Open sskmtm opened 1 year ago
1、失败三次就直接失败是框架的机制吗?还是说可以通过某些设置解决
是。 参看 LoadOptions.nMaxRetry
/**
* Retry to fetch at most n times, if page.fetchRetries > nMaxRetry,
* the page is marked as gone and do not fetch it again until -refresh is set to clear page.fetchRetries
* */
@Parameter(names = ["-nmr", "-nMaxRetry", "--n-max-retry"],
description = "Retry to fetch at most n times, if page.fetchRetries > nMaxRetry," +
" the page is marked as gone and do not fetch it again until -refresh is set to clear page.fetchRetries")
var nMaxRetry = 3
2、有没有办法设置,或者代码操作的时候,让失败了还是可以进入:isRelevant (true) -> onBeforeFilter -> onBeforeExtract -> extract -> onAfterExtract -> onAfterFilter 这个流程,因为这样可以做一些后置(清除操作)处理
- 事件处理机制提供了丰富的事件处理点,可以用来在网页的生命周期中执行相关任务。参考:AdvancedAsinScraper.scrape()
问一下在哪个事件下,能够查看到 page.crawlStatus.isGone == true ?

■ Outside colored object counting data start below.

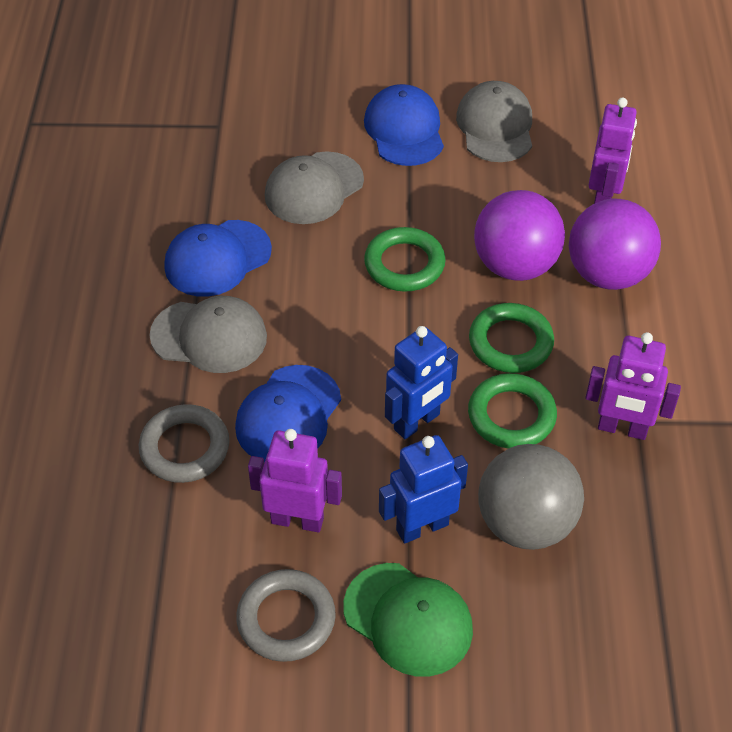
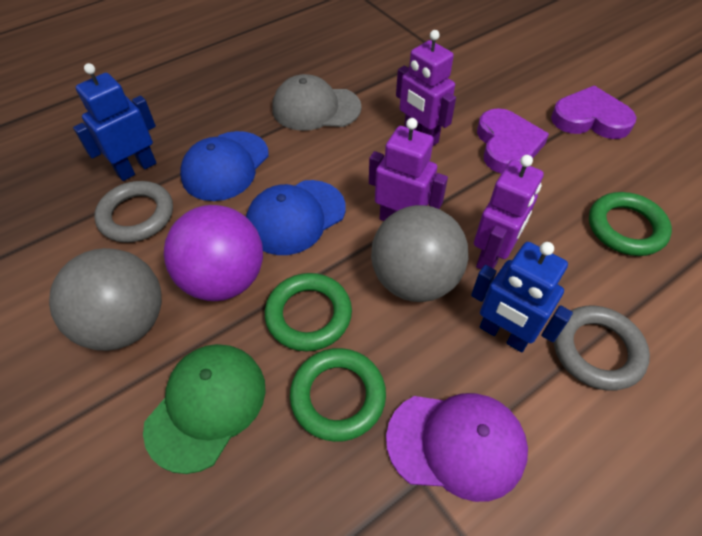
blue cap: 3 -> 2
grey ball: 1 -> 2
grey cap: 3 -> 1
purple ball: 2 -> 1
purple cap: 0 -> 1
purple heart: 0 -> 2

我试过了各种事件,都没有捕捉到(实际发生了) 特指三次重试的时候,没有捕捉到 Gone 的状态
发现几种数据爬取失败时的日志,前2次失败了都会在几分钟后重试,第三次失败后,后面就不会重试了,也不会进入:isRelevant (true) -> onBeforeFilter -> onBeforeExtract -> extract -> onAfterExtract -> onAfterFilter 这个流程
请问: 1、失败三次就直接失败是框架的机制吗?还是说可以通过某些设置解决 2、有没有办法设置,或者代码操作的时候,让失败了还是可以进入:isRelevant (true) -> onBeforeFilter -> onBeforeExtract -> extract -> onAfterExtract -> onAfterFilter 这个流程,因为这样可以做一些后置(清除操作)处理
第一次失败:
Timeout to wait for document ready after 60 round, retry is supposed
⚠ Privacy leak warning
U for N got 1601 0 <- 0 in 1m8.826s
Trying 2th 5m later
第二次失败:
Page is ROBOT_CHECK
⚠ Privacy leak warning
U for RT got 1601 0 <- 0 in 10.709s
Trying 3th 7m later
第三次失败:
Timeout to wait for document ready after 60 round, retry is supposed
⚠ Privacy leak warning
U for RT got 1601 0 <- 0 in 1m0.988s
Gone (unexpected)